Prosecuting Attorney of Honolulu
- In office January 1, 1981 – December 31, 1988
- Succeeded by: Keith M. Kaneshiro

Personal details
- Born: Charles Francis Marsland April 11, 1923 Honolulu, Hawaii
- Died: April 11, 2007 (aged 84) Honolulu, Hawaii
- Party: Hawaii Republican Party
- Spouse: Jayne Watts Marsland
- Domestic partner: Polly Grigg
- Children: 2
- Education: Tufts University Northeastern University

Military service
- Allegiance: United States
- Branch/service: United States Navy
- Rank: Lieutenant
- Battles/wars: World War II

= Charles Marsland =

American prosecutor (1923–2007)

Charles Marsland (1923–2007) was a Honolulu attorney who served as the first elected Prosecuting Attorney of Honolulu from 1981 to 1988. He is best known for his aggressive prosecution of the Hawaiian Mob during the mid 1980s, which took place after the murder of his son that was allegedly connected to organized crime.

== Early life and education ==

Marsland, the grandson of Norwegian immigrants to Hawaii, was born on April 11, 1923. His father, Charles F. Marsland Sr., was a deep-sea diver and his mother Sadie was a schoolteacher. Marsland attended the prestigious Punahou School and, upon graduation, attended Tufts College in Medford, Massachusetts. While enrolled, he joined the US Navy Reserve Officers Training Corps as a rifleman and was subsequently deployed to fight in the Pacific Ocean theater of World War II. As a Naval commander, Marsland fought in the Philippines and, after the war, remained in the Navy as a prison administration officer at Pearl Harbor. Following his discharge from the Navy, he returned to Tufts and graduated with his bachelor's degree in 1949, then enrolled at Northeastern University's school of law in Boston.

== Career ==

=== Assistant attorney general in Massachusetts (1953 - 1958) ===

Marsland's first job as a prosecutor was working as an assistant attorney general in 1953, serving in the office of then-Massachusetts Attorney General George Fingold. As an assistant attorney general, he prosecuted cases involving gambling, organized crime, and murder.

=== Campaign for Plymouth County district attorney (1958) ===

In 1958, Marsland resigned from the attorney generals' office and entered private practice. He attempted to run for his first elected office as Plymouth County district attorney, challenging incumbent John Wheatley. However, he fell short in the Republican primary, losing with 8,463 votes to 13,569 votes. Wheatley went on to win re-election unopposed.

=== Deputy Corporation Counsel in Honolulu (1967 - 1979) ===

Marsland left Boston following his divorce and moved back to Honolulu in 1967. His first job in Hawaii was as a deputy corporation counsel, handling civil litigation for the city of Honolulu. His work involved compliance with civil rights law, pursuing civil actions on behalf of the city, and defending police officers accused of brutality. During this period of his career, he developed a good rapport with the Honolulu Police Department which he carried with him to his next job as county prosecutor.
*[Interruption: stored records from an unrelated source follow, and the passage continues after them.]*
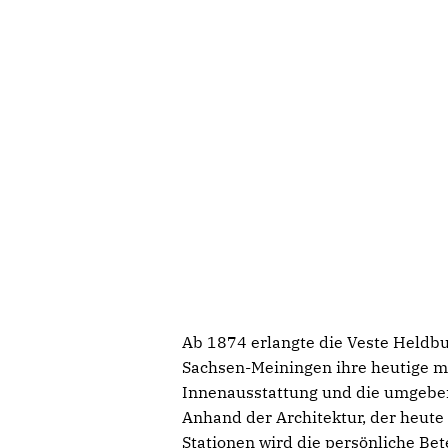
Ab 1874 erlangte die Veste Held
Sachsen-Meiningen ihre heutige ma
Innenausstattung und die umgeben
Anhand der Architektur, der heute
Stationen wird die persönliche Be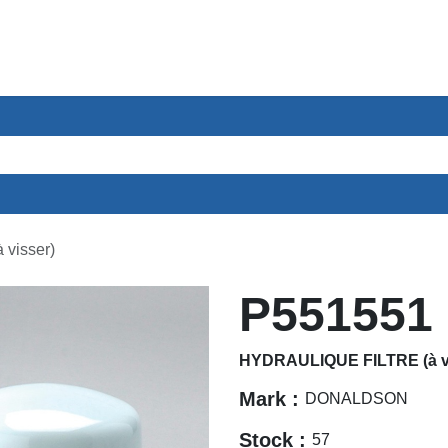
ces
Secteurs
A propos
Contact
visser)
P551551
HYDRAULIQUE FILTRE (à v
Mark :
DONALDSON
Stock :
57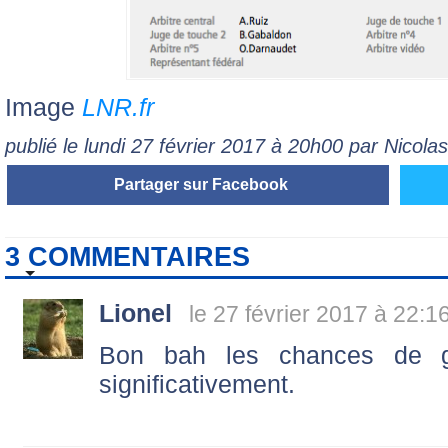
Image
LNR.fr
publié le lundi 27 février 2017 à 20h00 par Nicol
Partager sur Facebook
3 COMMENTAIRES
Lionel
le 27 février 2017 à 22:1
Bon bah les chances de g
significativement.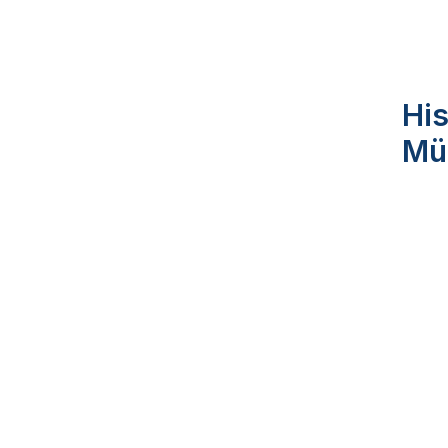
His
Mü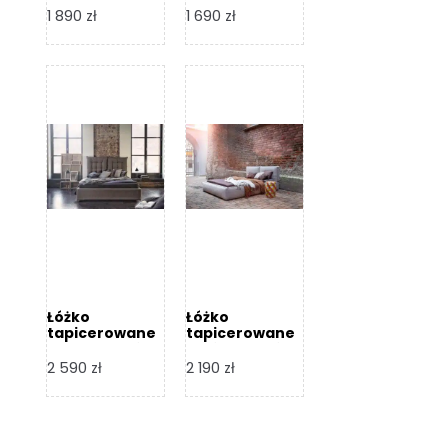
Design
Design
1 890
zł
1 690
zł
Łóżko
Łóżko
tapicerowane
tapicerowane
Flex – Dormi
Bari – Dormi
Design
Design
2 590
zł
2 190
zł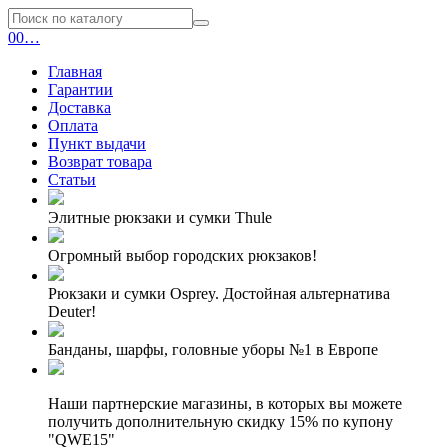
0
0
…
Главная
Гарантии
Доставка
Оплата
Пункт выдачи
Возврат товара
Статьи
Элитные рюкзаки и сумки Thule
Огромный выбор городских рюкзаков!
Рюкзаки и сумки Osprey. Достойная альтернатива
Deuter!
Банданы, шарфы, головные уборы №1 в Европе
Наши партнерские магазины, в которых вы можете
получить дополнительную скидку 15% по купону
"QWE15"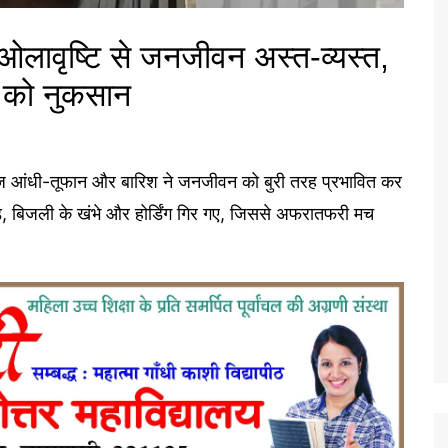
लावृष्टि से जनजीवन अस्त-व्यस्त,
ं को नुकसान
ए तेज आंधी-तूफान और बारिश ने जनजीवन को बुरी तरह प्रभावित कर
ड़, बिजली के खंभे और होर्डिंग गिर गए, जिससे अफरातफरी मच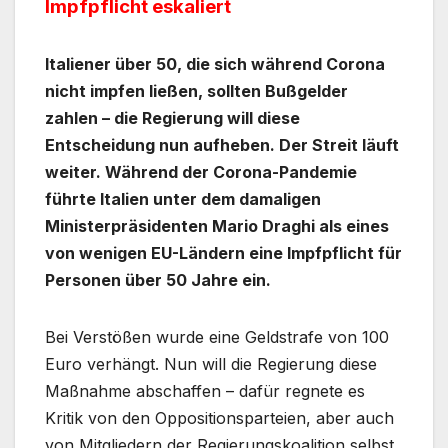
Impfpflicht eskaliert
Italiener über 50, die sich während Corona
nicht impfen ließen, sollten Bußgelder
zahlen – die Regierung will diese
Entscheidung nun aufheben. Der Streit läuft
weiter.
Während der Corona-Pandemie
führte Italien unter dem damaligen
Ministerpräsidenten Mario Draghi als eines
von wenigen EU-Ländern eine Impfpflicht für
Personen über 50 Jahre ein.
Bei Verstößen wurde eine Geldstrafe von 100
Euro verhängt. Nun will die Regierung diese
Maßnahme abschaffen – dafür regnete es
Kritik von den Oppositionsparteien, aber auch
von Mitgliedern der Regierungskoalition selbst.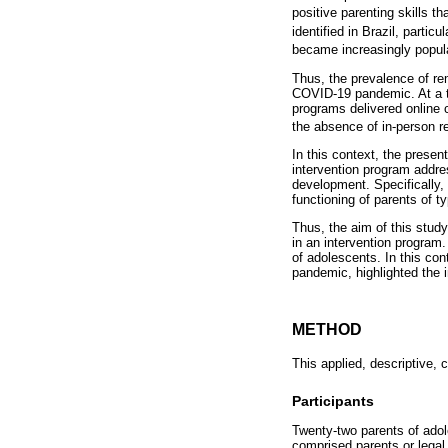
positive parenting skills t
identified in Brazil, partic
became increasingly popul
Thus, the prevalence of re
COVID-19 pandemic. At a ti
programs delivered online 
the absence of in-person r
In this context, the presen
intervention program addre
development. Specifically, 
functioning of parents of t
Thus, the aim of this stud
in an intervention program.
of adolescents. In this co
pandemic, highlighted the i
METHOD
This applied, descriptive, 
Participants
Twenty-two parents of adol
comprised parents or legal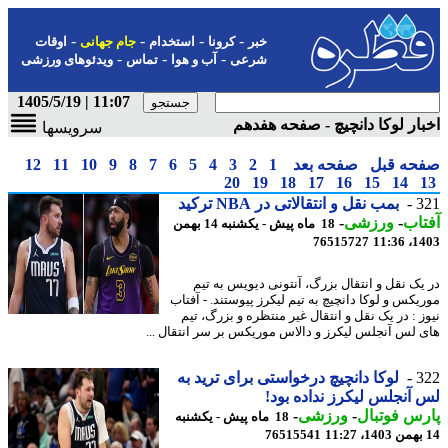
-
-
-
-
خبر
کرونا
استخدام
جام جهانی
اوقات
-
-
-
شرعی
آب و هوا
تماس
ویدئوهای ورزشی
11:07 | 1405/5/19
ار لوکا دانچیچ - صفحه هفدهم
سرویسها
حه قبل
صفحه بعد
1
2
3
4
5
6
7
8
9
10
11
12
20
19
18
17
16
15
14
3
بمب نقل و انتقالاتی در NBA ترکید
اب
-
ورزشی
-
18 ماه پیش - یکشنبه 14 بهمن
76515727
1403
یک نقل و انتقال بزرگ، آنتونی دیویس به تیم
یکس و لوکا دانچیچ به تیم لیکرز پیوستند. - آفتاب
ز : در یک نقل و انتقال غیر منتظره و بزرگ، تیم
 لس آنجلس لیکرز و دالاس موریکس بر سر انتقال ...
3
لوکا دانچیچ درخواستی برای ترید به
آنجلس لیکرز نداده بود!
س فوتبال
-
ورزشی
-
18 ماه پیش - یکشنبه
76515541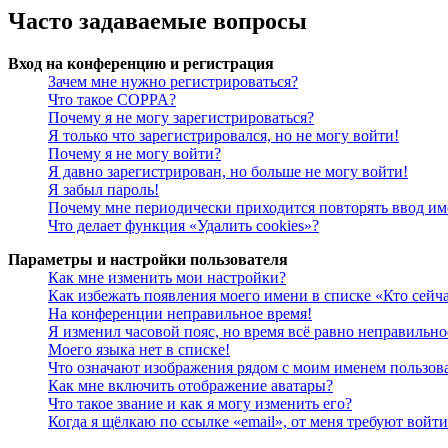
Часто задаваемые вопросы
Вход на конференцию и регистрация
Зачем мне нужно регистрироваться?
Что такое COPPA?
Почему я не могу зарегистрироваться?
Я только что зарегистрировался, но не могу войти!
Почему я не могу войти?
Я давно зарегистрирован, но больше не могу войти!
Я забыл пароль!
Почему мне периодически приходится повторять ввод им
Что делает функция «Удалить cookies»?
Параметры и настройки пользователя
Как мне изменить мои настройки?
Как избежать появления моего имени в списке «Кто сейч
На конференции неправильное время!
Я изменил часовой пояс, но время всё равно неправильно
Моего языка нет в списке!
Что означают изображения рядом с моим именем пользов
Как мне включить отображение аватары?
Что такое звание и как я могу изменить его?
Когда я щёлкаю по ссылке «email», от меня требуют войт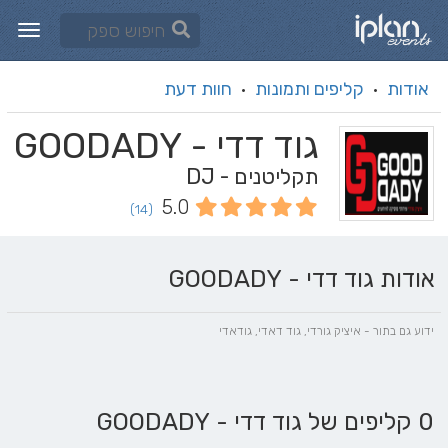
אודות
קליפים ותמונות
חוות דעת
·
·
גוד דדי - GOODADY
תקליטנים - DJ
5.0
(14)
אודות גוד דדי - GOODADY
ידוע גם בתור - איציק גורדי, גוד דאדי, גודאדי
0 קליפים של גוד דדי - GOODADY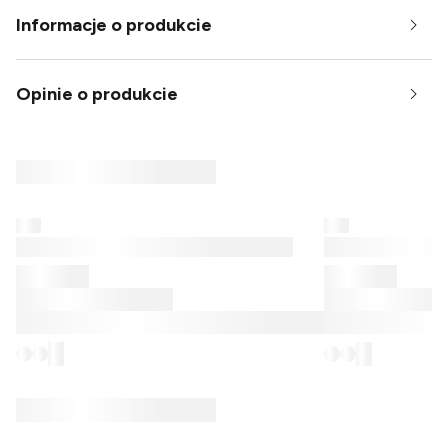
Informacje o produkcie
Opinie o produkcie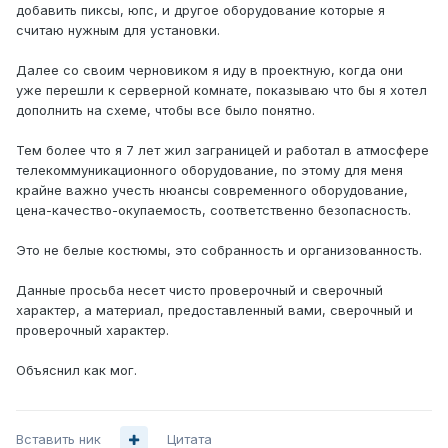
добавить пиксы, юпс, и другое оборудование которые я
считаю нужным для установки.
Далее со своим черновиком я иду в проектную, когда они
уже перешли к серверной комнате, показываю что бы я хотел
дополнить на схеме, чтобы все было понятно.
Тем более что я 7 лет жил заграницей и работал в атмосфере
телекоммуникационного оборудование, по этому для меня
крайне важно учесть нюансы современного оборудование,
цена-качество-окупаемость, соответственно безопасность.
Это не белые костюмы, это собранность и организованность.
Данные просьба несет чисто проверочный и сверочный
характер, а материал, предоставленный вами, сверочный и
проверочный характер.
Объяснил как мог.
Вставить ник
Цитата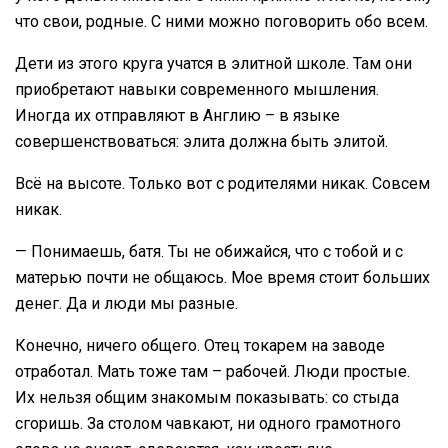
что свои, родные. С ними можно поговорить обо всем.
Дети из этого круга учатся в элитной школе. Там они
приобретают навыки современного мышления.
Иногда их отправляют в Англию – в языке
совершенствоваться: элита должна быть элитой.
Всё на высоте. Только вот с родителями никак. Совсем
никак.
— Понимаешь, батя. Ты не обижайся, что с тобой и с
матерью почти не общаюсь. Мое время стоит больших
денег. Да и люди мы разные.
Конечно, ничего общего. Отец токарем на заводе
отработал. Мать тоже там – рабочей. Люди простые.
Их нельзя общим знакомым показывать: со стыда
сгоришь. За столом чавкают, ни одного грамотного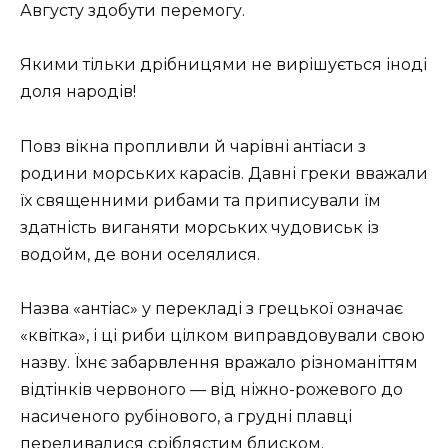
Августу здобути перемогу.
Якими тільки дрібницями не вирішується іноді
доля народів!
Повз вікна пропливли й чарівні антіаси з
родини морських карасів. Давні греки вважали
їх священними рибами та приписували їм
здатність виганяти морських чудовиськ із
водойм, де вони оселялися.
Назва «антіас» у перекладі з грецької означає
«квітка», і ці риби цілком виправдовували свою
назву. Їхнє забарвлення вражало різноманіттям
відтінків червоного — від ніжно-рожевого до
насиченого рубінового, а грудні плавці
переливалися сріблястим блиском.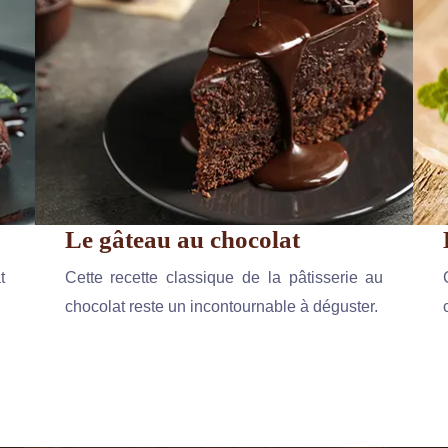
Le gâteau au chocolat
t
Cette recette classique de la pâtisserie au
chocolat reste un incontournable à déguster.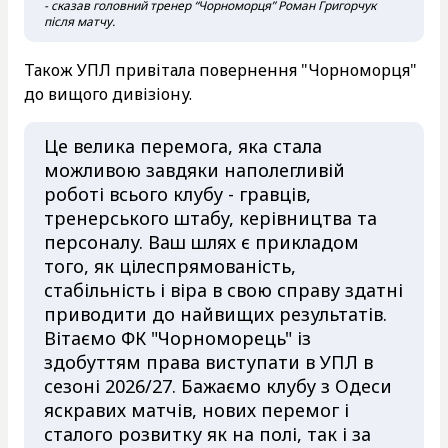
- сказав головний тренер “Чорноморця” Роман Григорчук
після матчу.
Також УПЛ привітала повернення "Чорноморця"
до вищого дивізіону.
Це велика перемога, яка стала
можливою завдяки наполегливій
роботі всього клубу - гравців,
тренерського штабу, керівництва та
персоналу. Ваш шлях є прикладом
того, як цілеспрямованість,
стабільність і віра в свою справу здатні
приводити до найвищих результатів.
Вітаємо ФК "Чорноморець" із
здобуттям права виступати в УПЛ в
сезоні 2026/27. Бажаємо клубу з Одеси
яскравих матчів, нових перемог і
сталого розвитку як на полі, так і за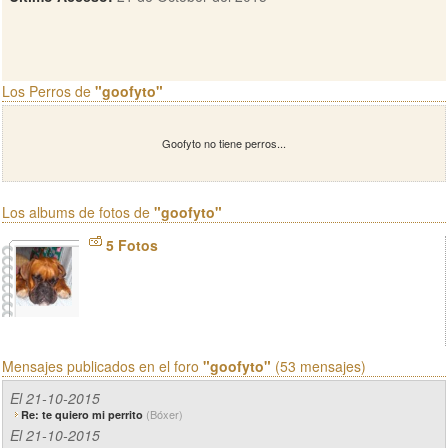
Los Perros de
"goofyto"
Goofyto no tiene perros...
Los albums de fotos de
"goofyto"
5 Fotos
Mensajes publicados en el foro
"goofyto"
(53 mensajes)
El 21-10-2015
(Bóxer)
Re: te quiero mi perrito
El 21-10-2015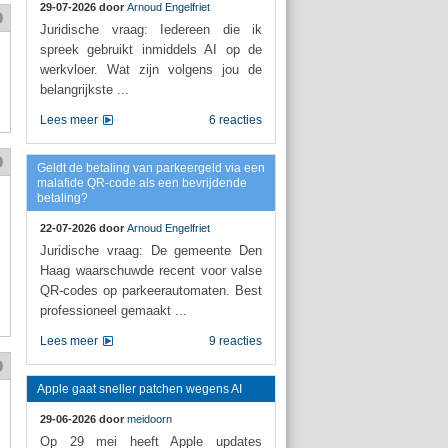
29-07-2026 door
Arnoud Engelfriet
Juridische vraag: Iedereen die ik
spreek gebruikt inmiddels AI op de
werkvloer. Wat zijn volgens jou de
belangrijkste ...
Lees meer
6 reacties
Geldt de betaling van parkeergeld via een
malafide QR-code als een bevrijdende
betaling?
22-07-2026 door
Arnoud Engelfriet
Juridische vraag: De gemeente Den
Haag waarschuwde recent voor valse
QR-codes op parkeerautomaten. Best
professioneel gemaakt ...
Lees meer
9 reacties
Apple gaat sneller patchen wegens AI
29-06-2026 door
meidoorn
Op 29 mei heeft Apple updates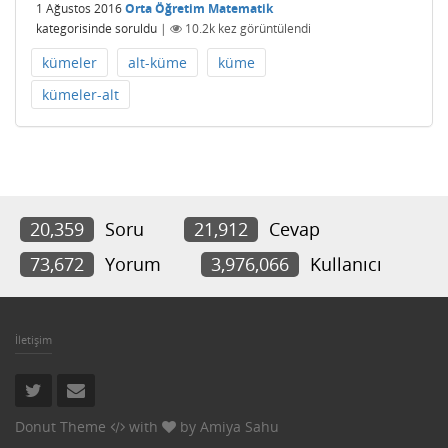
1 Ağustos 2016
Orta Öğretim Matematik
kategorisinde
soruldu
|
10.2k
kez görüntülendi
kümeler
alt-küme
küme
kümeler-alt
20,359
Soru
21,912
Cevap
73,672
Yorum
3,976,066
Kullanıcı
İletişim
Donut Theme
with
by
Amiya Sahu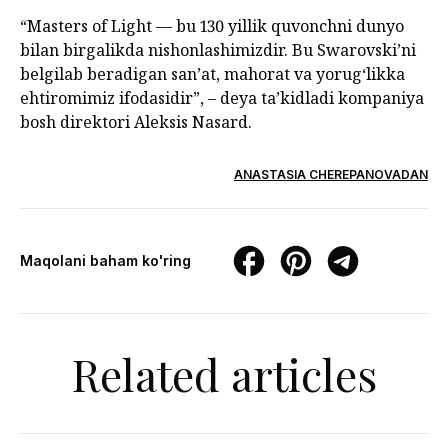
“Masters of Light — bu 130 yillik quvonchni dunyo
bilan birgalikda nishonlashimizdir. Bu Swarovski’ni
belgilab beradigan san’at, mahorat va yorug‘likka
ehtiromimiz ifodasidir”, – deya ta’kidladi kompaniya
bosh direktori Aleksis Nasard.
ANASTASIA CHEREPANOVADAN
Maqolani baham ko'ring
Related articles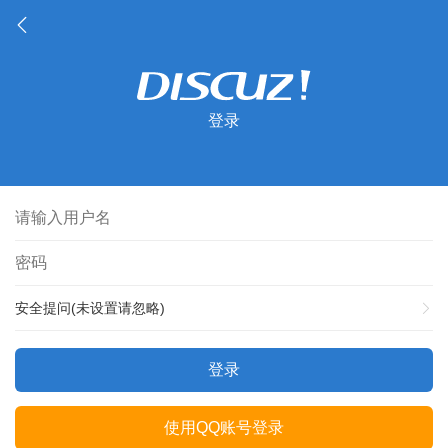
登录
安全提问(未设置请忽略)
登录
使用QQ账号登录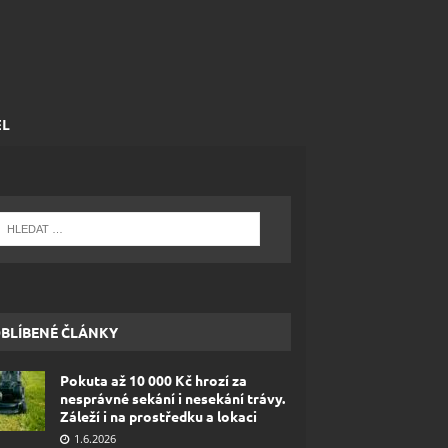
EL
BLÍBENÉ ČLÁNKY
Pokuta až 10 000 Kč hrozí za
nesprávné sekání i nesekání trávy.
Záleží i na prostředku a lokaci
1.6.2026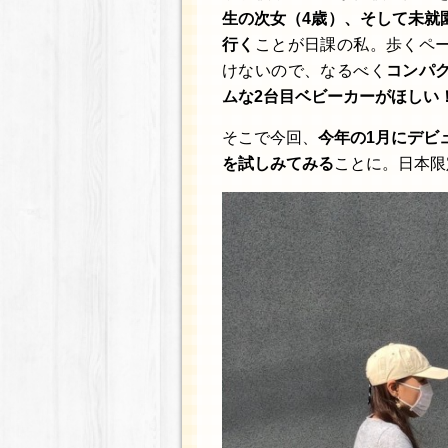
生の次女（4歳）、そして未就
行く
ことが日課の私。歩くペ
けないので、なるべく
コンパ
ムな2台目ベビーカーがほしい
そこで今回、
今年の1月にデビ
を試しみてみる
ことに。日本限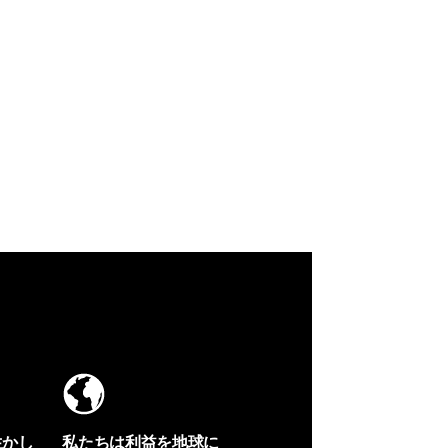
生かし
私たちは利益を地球に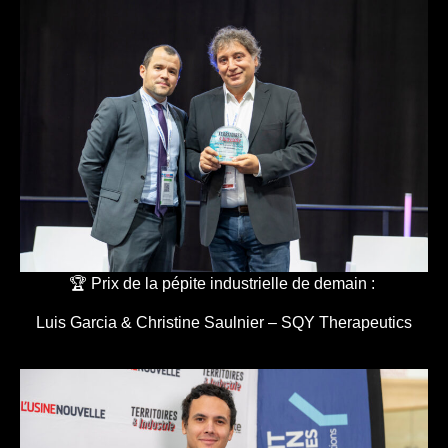
🏆 Prix de la pépite industrielle de demain :
Luis Garcia & Christine Saulnier – SQY Therapeutics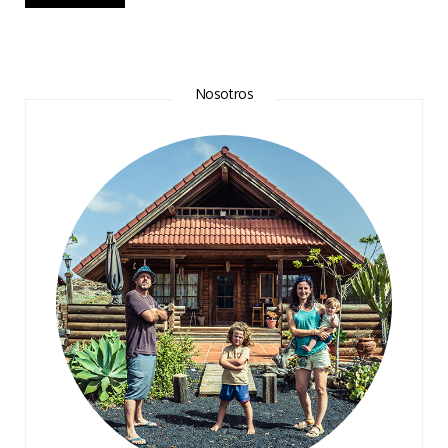
Nosotros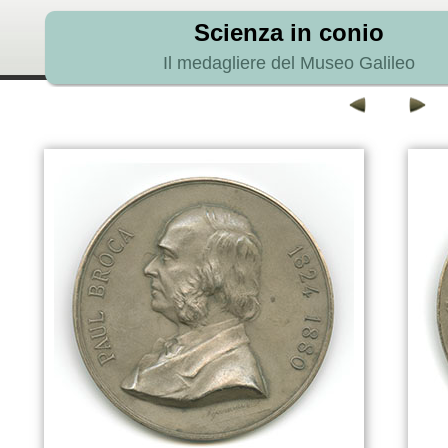
Scienza in conio
Il medagliere del Museo Galileo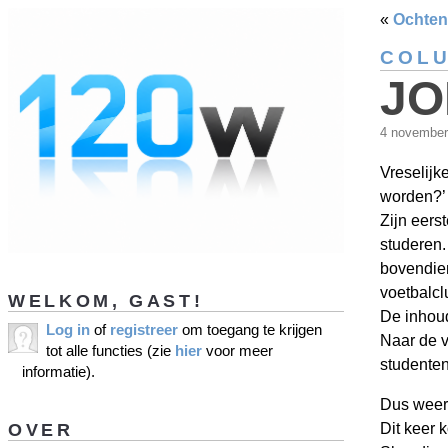
«
Ochte
COL
JO
4 novembe
Vreselijk
worden?’ ‘
Zijn eers
studeren.
bovendien
voetbalcl
WELKOM, GAST!
De inhoud
Log in
of
registreer
om toegang te krijgen
Naar de v
tot alle functies (zie
hier
voor meer
studenten
informatie).
Dus weer
OVER
Dit keer 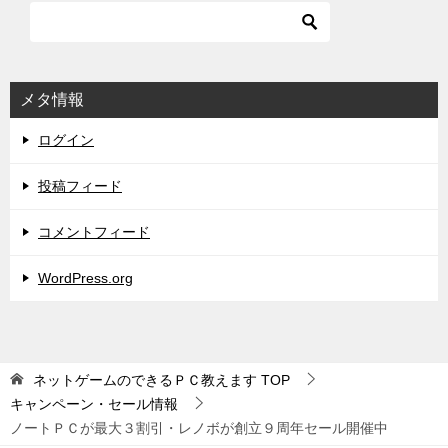
メタ情報
ログイン
投稿フィード
コメントフィード
WordPress.org
ネットゲームのできるＰＣ教えます
TOP
キャンペーン・セール情報
ノートＰＣが最大３割引・レノボが創立９周年セール開催中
=== Prosecuting Attorney in Honolulu (1980 - 1988) ===

After joining the prosecutors' office, Marsland briefly led a unit focused on the prosecution of career criminals. After being fired from the office, he ran for and won the inaugural 1980 election, becoming the first elected Prosecuting Attorney of Honolulu. After being elected, he was credited with doubling the size of the prosecutors' office and aggressively targeting organized crime.

== Personal life ==

Marsland married a television presenter named Jayne Watts in Boston in 1953. Together, they had two children - Charles F. Marsland Jr. (more commonly known as "Chuckers") (born in 1955) and Laurie Jane Marsland (born in 1957). In 1967, Marsland and his wife separated. Marsland gained sole custody of his son Chuckers and returned to Hawaii. Later, he formed a relationship with an interior designer named Polly Grigg, who remained his domestic partner until his death in 2007.

=== Death ===

Marsland died at his Portlock home on April 11, 2007. In his honor, his family trust donated $3 million to the Shriners Hospital for children in Honolulu. This amount was the largest donation to the Shriners in Honolulu from a single individual.